EXERCISE PROMPT. Look through the data below for the line with "- No logs kept" and the line with "avoid this scenario.</span></span>", then output those two and all lines in between, exactly as written.

RECORDS SHOWN.
------------
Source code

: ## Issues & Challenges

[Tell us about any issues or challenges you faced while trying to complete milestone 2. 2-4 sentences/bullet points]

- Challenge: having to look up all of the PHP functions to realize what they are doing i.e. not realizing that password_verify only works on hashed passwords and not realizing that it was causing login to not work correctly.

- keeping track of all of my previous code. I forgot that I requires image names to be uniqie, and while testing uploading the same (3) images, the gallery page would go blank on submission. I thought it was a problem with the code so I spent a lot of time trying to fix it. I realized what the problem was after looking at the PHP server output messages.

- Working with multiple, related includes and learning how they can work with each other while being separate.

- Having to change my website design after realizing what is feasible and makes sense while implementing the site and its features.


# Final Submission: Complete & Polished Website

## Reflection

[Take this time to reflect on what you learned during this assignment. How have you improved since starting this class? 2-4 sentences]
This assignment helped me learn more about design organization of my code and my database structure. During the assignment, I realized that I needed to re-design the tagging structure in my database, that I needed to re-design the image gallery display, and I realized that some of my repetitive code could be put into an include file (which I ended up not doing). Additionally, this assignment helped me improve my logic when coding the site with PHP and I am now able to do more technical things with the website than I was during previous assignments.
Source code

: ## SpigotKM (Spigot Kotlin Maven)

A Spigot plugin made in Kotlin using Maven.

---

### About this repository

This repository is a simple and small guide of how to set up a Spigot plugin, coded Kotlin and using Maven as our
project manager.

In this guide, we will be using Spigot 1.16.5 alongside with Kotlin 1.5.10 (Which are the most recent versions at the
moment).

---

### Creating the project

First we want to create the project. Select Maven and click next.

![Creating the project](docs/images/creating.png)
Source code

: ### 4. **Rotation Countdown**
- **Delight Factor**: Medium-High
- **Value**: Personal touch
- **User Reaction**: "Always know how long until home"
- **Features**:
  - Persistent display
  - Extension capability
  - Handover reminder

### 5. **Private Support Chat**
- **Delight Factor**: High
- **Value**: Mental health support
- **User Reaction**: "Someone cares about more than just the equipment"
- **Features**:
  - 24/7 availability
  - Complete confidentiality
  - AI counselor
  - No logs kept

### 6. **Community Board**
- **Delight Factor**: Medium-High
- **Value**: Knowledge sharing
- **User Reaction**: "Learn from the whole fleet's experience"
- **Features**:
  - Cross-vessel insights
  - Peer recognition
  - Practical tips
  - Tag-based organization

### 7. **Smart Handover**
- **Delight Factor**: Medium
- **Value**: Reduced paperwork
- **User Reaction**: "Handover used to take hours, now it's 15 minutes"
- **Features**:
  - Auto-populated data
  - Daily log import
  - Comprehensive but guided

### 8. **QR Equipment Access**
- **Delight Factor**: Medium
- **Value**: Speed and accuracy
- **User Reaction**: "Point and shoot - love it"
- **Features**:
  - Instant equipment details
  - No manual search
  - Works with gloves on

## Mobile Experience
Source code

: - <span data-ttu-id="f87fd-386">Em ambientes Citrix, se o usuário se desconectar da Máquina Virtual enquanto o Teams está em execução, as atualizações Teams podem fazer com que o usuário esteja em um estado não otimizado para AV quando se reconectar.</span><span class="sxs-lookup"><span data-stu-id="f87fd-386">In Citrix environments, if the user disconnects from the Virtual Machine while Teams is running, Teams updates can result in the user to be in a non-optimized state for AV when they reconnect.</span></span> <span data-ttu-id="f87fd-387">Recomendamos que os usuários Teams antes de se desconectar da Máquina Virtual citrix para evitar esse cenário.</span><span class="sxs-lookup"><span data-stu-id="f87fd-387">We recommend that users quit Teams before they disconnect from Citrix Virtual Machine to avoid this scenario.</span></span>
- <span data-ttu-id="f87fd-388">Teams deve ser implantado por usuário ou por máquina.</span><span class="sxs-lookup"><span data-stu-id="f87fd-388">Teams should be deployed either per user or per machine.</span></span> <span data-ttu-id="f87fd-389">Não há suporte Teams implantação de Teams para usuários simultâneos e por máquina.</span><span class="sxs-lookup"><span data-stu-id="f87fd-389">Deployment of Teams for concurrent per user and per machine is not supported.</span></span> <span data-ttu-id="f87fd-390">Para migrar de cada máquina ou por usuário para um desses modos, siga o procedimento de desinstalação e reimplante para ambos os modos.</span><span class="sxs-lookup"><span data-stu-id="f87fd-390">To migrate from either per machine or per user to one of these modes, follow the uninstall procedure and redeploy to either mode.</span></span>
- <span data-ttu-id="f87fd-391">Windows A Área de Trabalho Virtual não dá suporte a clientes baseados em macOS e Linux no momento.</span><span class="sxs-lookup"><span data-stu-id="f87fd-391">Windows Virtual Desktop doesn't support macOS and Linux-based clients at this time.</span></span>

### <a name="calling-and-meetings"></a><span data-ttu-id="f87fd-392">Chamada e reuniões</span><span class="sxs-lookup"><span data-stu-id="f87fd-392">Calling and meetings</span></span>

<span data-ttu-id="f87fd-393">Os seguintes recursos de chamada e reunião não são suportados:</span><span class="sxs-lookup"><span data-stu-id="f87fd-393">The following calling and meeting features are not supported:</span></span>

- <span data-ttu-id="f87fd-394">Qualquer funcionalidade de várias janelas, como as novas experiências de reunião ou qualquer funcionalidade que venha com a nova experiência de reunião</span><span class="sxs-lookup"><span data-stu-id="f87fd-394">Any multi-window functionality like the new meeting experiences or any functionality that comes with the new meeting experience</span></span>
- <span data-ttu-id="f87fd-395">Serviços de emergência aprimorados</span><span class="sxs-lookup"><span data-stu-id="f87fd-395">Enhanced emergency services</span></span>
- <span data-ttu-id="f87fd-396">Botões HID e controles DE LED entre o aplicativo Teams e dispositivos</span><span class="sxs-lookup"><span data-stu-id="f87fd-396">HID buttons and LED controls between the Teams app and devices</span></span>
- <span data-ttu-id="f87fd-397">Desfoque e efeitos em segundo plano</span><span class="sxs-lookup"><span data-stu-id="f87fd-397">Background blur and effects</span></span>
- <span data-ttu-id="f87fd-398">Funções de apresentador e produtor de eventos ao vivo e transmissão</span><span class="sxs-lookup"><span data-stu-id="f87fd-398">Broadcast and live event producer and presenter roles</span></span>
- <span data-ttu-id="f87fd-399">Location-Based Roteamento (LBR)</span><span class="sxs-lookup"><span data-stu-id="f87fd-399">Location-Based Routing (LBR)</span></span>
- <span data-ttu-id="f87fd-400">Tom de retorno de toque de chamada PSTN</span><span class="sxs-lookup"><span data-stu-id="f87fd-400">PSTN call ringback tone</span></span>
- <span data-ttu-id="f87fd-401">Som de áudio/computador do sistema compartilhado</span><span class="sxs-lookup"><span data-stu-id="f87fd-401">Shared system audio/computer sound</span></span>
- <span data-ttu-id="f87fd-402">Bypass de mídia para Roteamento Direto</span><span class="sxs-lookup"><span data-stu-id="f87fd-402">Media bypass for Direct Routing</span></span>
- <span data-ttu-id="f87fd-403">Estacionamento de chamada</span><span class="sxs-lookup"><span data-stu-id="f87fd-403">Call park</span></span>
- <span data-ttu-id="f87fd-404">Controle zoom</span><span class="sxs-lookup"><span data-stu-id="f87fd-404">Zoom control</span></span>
------------
RESULT OF THE EXERCISE.
  - No logs kept

### 6. **Community Board**
- **Delight Factor**: Medium-High
- **Value**: Knowledge sharing
- **User Reaction**: "Learn from the whole fleet's experience"
- **Features**:
  - Cross-vessel insights
  - Peer recognition
  - Practical tips
  - Tag-based organization

### 7. **Smart Handover**
- **Delight Factor**: Medium
- **Value**: Reduced paperwork
- **User Reaction**: "Handover used to take hours, now it's 15 minutes"
- **Features**:
  - Auto-populated data
  - Daily log import
  - Comprehensive but guided

### 8. **QR Equipment Access**
- **Delight Factor**: Medium
- **Value**: Speed and accuracy
- **User Reaction**: "Point and shoot - love it"
- **Features**:
  - Instant equipment details
  - No manual search
  - Works with gloves on

## Mobile Experience
Source code

: - <span data-ttu-id="f87fd-386">Em ambientes Citrix, se o usuário se desconectar da Máquina Virtual enquanto o Teams está em execução, as atualizações Teams podem fazer com que o usuário esteja em um estado não otimizado para AV quando se reconectar.</span><span class="sxs-lookup"><span data-stu-id="f87fd-386">In Citrix environments, if the user disconnects from the Virtual Machine while Teams is running, Teams updates can result in the user to be in a non-optimized state for AV when they reconnect.</span></span> <span data-ttu-id="f87fd-387">Recomendamos que os usuários Teams antes de se desconectar da Máquina Virtual citrix para evitar esse cenário.</span><span class="sxs-lookup"><span data-stu-id="f87fd-387">We recommend that users quit Teams before they disconnect from Citrix Virtual Machine to avoid this scenario.</span></span>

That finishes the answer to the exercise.